**Problem requirements**
Convert the records from the line with "country: Venezuela" to the line with "collector number: 9634", both included, into a two-column CSV with the headers field and value. Give one row per line, and put each field and each value in its own quoted field with any line breaks turned into spaces.

═══ Exercise data ═══

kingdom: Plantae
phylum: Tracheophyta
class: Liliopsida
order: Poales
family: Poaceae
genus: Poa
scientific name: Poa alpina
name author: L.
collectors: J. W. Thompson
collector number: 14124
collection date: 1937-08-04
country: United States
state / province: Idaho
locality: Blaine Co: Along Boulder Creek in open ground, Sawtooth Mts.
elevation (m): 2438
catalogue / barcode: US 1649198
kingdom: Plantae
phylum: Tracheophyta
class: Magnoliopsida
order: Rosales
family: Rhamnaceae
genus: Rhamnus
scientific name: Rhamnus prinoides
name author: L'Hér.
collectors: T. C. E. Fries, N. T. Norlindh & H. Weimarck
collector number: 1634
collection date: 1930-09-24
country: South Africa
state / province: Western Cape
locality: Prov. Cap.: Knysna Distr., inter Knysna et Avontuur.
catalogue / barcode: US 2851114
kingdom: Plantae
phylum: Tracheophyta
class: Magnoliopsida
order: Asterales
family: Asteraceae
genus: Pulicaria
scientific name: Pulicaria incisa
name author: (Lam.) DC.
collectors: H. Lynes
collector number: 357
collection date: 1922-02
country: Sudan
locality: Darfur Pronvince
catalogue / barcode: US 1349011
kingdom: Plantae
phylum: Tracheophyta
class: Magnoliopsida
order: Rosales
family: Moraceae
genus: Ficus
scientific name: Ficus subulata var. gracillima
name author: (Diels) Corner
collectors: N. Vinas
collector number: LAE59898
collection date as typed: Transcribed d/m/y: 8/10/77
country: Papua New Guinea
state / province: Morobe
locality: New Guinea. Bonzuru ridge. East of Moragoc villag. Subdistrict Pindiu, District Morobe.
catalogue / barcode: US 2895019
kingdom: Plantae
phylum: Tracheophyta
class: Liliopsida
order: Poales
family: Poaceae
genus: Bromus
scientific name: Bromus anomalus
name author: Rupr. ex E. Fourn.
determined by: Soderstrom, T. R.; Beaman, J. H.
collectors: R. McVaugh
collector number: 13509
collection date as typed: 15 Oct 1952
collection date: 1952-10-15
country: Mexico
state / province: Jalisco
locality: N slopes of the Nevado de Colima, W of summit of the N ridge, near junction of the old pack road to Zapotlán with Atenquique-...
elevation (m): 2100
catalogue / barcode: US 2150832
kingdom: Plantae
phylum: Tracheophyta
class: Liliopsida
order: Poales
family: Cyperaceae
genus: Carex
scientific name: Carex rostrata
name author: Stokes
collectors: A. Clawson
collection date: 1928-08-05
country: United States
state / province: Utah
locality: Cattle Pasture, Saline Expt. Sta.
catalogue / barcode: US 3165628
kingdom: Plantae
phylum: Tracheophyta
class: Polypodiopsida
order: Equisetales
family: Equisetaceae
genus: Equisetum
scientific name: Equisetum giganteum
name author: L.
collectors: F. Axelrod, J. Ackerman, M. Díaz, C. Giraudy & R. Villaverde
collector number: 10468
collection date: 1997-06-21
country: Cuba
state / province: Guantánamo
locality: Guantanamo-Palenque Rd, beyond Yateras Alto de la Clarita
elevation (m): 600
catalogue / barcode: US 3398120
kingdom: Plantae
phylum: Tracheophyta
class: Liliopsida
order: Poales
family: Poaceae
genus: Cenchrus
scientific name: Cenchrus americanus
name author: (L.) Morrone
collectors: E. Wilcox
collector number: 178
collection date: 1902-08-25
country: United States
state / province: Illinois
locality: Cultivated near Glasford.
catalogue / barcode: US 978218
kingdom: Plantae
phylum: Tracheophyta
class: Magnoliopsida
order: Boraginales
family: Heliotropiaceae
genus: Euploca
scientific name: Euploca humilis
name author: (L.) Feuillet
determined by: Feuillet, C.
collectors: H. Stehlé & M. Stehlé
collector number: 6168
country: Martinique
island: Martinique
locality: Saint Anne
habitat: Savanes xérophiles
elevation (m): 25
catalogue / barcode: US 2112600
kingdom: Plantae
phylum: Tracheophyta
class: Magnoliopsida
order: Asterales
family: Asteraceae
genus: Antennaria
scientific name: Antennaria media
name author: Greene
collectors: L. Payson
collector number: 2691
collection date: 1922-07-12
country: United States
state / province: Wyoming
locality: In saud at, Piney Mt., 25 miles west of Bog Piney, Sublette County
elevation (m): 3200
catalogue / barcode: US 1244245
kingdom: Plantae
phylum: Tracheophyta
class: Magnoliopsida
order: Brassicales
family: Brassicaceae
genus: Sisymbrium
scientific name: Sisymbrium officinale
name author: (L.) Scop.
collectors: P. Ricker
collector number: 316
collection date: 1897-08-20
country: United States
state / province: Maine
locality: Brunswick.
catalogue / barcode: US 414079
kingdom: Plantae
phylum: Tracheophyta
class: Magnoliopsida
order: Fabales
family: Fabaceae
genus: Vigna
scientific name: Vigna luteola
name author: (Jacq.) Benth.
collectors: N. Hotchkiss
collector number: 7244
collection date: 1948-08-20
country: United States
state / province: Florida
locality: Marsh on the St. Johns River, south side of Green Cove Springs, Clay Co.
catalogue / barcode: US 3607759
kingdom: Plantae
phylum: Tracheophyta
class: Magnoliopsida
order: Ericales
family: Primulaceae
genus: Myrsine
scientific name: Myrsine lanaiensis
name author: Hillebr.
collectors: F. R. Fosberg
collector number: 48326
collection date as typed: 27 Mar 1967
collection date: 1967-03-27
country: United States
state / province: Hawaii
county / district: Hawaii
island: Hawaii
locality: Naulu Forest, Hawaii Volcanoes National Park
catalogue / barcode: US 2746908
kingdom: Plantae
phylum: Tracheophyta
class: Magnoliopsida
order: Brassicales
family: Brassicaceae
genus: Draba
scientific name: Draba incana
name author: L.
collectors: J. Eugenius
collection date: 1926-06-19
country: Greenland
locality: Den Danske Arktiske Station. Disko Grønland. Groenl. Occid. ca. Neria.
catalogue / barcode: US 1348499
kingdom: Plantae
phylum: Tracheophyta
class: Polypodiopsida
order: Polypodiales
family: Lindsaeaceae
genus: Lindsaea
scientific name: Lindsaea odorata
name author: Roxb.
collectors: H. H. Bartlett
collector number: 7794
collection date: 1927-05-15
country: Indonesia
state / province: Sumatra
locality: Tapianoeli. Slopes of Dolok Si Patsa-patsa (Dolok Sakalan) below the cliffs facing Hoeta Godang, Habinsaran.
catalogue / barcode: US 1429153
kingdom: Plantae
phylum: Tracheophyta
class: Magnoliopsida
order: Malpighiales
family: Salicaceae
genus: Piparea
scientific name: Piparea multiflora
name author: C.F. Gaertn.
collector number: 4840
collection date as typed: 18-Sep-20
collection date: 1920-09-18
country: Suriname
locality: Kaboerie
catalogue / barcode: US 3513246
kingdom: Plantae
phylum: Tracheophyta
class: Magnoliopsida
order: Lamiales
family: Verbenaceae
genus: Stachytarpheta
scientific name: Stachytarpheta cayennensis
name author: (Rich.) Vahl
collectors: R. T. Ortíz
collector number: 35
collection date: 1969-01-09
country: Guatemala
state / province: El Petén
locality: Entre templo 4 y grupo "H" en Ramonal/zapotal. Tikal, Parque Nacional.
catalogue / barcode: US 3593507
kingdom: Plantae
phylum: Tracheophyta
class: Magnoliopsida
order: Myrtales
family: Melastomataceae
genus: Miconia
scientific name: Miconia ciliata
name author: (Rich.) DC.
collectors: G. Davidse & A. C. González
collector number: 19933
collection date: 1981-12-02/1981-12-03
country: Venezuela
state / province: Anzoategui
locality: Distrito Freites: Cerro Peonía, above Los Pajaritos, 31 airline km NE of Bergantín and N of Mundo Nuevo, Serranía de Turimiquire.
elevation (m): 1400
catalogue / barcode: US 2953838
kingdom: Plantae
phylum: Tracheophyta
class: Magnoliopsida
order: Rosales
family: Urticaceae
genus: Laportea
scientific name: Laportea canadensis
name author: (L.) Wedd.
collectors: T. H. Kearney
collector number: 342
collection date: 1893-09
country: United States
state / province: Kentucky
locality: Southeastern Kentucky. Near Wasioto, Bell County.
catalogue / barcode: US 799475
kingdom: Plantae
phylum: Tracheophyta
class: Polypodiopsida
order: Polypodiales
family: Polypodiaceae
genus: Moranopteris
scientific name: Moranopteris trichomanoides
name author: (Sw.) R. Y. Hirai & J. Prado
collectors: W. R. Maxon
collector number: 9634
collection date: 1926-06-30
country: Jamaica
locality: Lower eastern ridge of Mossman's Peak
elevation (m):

═══

**Response to the exercise**
field,value
"country:","Venezuela"
"state / province:","Anzoategui"
"locality:","Distrito Freites: Cerro Peonía, above Los Pajaritos, 31 airline km NE of Bergantín and N of Mundo Nuevo, Serranía de Turimiquire."
"elevation (m):","1400"
"catalogue / barcode:","US 2953838"
"kingdom:","Plantae"
"phylum:","Tracheophyta"
"class:","Magnoliopsida"
"order:","Rosales"
"family:","Urticaceae"
"genus:","Laportea"
"scientific name:","Laportea canadensis"
"name author:","(L.) Wedd."
"collectors:","T. H. Kearney"
"collector number:","342"
"collection date:","1893-09"
"country:","United States"
"state / province:","Kentucky"
"locality:","Southeastern Kentucky. Near Wasioto, Bell County."
"catalogue / barcode:","US 799475"
"kingdom:","Plantae"
"phylum:","Tracheophyta"
"class:","Polypodiopsida"
"order:","Polypodiales"
"family:","Polypodiaceae"
"genus:","Moranopteris"
"scientific name:","Moranopteris trichomanoides"
"name author:","(Sw.) R. Y. Hirai & J. Prado"
"collectors:","W. R. Maxon"
"collector number:","9634"